Excerpted passage:

Re: [petsc-users] CUDA error trying to run a job with two mpi processes and 1 GPU

2023-08-14 Thread Junchao Zhang
Yeah, it looks like ex60 was run correctly.
Double check your code again and if you still run into errors, we can try
to reproduce on our end.

Thanks.
--Junchao Zhang


On Mon, Aug 14, 2023 at 1:05 PM Vanella, Marcos (Fed) <
marcos.vane...@nist.gov> wrote:

> Hi Junchao, I compiled and run ex60 through slurm in our Enki system. The
> batch script for slurm submission, ex60.log and gpu stats files are
> attached.
> Nothing stands out as wrong to me but please have a look.
> I'll revisit running the original 2 MPI process + 1 GPU Poisson problem.
> Thanks!
> Marcos
> --
> *From:* Junchao Zhang 
> *Sent:* Friday, August 11, 2023 5:52 PM
> *To:* Vanella, Marcos (Fed)

(Saved data entries)
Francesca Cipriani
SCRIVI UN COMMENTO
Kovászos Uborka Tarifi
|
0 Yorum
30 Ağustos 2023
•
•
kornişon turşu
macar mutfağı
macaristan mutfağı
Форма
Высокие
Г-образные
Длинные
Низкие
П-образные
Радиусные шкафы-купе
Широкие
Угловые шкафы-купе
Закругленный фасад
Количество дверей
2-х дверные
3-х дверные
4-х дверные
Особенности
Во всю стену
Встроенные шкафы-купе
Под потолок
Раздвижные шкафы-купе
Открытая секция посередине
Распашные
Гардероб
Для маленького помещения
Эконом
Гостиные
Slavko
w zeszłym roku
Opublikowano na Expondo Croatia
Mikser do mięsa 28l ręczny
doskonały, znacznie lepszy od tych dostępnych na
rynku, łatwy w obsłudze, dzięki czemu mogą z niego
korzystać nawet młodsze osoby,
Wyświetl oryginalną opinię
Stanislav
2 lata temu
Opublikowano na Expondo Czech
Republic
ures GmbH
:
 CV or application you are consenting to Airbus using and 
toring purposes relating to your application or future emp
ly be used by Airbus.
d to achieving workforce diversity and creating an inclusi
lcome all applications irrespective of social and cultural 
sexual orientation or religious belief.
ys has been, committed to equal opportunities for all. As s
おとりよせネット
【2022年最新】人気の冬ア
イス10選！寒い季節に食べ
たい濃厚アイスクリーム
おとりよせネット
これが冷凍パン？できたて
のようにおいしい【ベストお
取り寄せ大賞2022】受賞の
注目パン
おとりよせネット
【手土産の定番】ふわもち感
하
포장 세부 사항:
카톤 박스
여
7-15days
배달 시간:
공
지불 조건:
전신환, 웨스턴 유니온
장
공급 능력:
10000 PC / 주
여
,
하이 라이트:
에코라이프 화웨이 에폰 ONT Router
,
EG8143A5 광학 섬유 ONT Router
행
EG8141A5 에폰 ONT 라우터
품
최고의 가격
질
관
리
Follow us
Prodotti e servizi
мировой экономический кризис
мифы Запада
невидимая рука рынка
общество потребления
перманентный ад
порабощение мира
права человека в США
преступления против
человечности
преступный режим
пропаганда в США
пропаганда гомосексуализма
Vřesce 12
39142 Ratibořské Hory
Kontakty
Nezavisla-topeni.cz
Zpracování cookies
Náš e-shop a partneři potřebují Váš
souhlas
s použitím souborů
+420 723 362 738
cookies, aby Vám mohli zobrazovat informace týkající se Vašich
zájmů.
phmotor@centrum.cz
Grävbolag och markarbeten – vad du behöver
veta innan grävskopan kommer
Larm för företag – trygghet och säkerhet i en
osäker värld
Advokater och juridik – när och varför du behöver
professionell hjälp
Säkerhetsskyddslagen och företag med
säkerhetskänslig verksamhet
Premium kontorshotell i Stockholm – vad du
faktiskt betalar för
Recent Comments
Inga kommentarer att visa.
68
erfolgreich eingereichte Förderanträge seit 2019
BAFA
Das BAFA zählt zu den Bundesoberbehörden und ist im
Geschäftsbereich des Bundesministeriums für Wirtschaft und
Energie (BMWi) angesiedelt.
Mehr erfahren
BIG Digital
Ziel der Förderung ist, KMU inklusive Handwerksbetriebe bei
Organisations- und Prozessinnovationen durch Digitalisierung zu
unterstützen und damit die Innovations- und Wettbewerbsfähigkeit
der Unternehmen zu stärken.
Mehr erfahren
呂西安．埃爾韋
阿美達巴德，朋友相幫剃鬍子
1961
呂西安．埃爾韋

Activities:
(A) In one to three sentences, explain Junchao Zhang's advice in the mailing-list reply. Include the observation about ex60 that comes before it and what he offers if errors continue.
(B) Quote the mailing-list reply word for word from "On Mon, Aug" to "have a look.".

Response list:
(A) Junchao Zhang observes that ex60 appears to have been run correctly. He therefore advises Marcos to double check his own code. If errors still occur, he offers to try to reproduce them on their end.

(B)
On Mon, Aug 14, 2023 at 1:05 PM Vanella, Marcos (Fed) <
marcos.vane...@nist.gov> wrote:

> Hi Junchao, I compiled and run ex60 through slurm in our Enki system. The
> batch script for slurm submission, ex60.log and gpu stats files are
> attached.
> Nothing stands out as wrong to me but please have a look.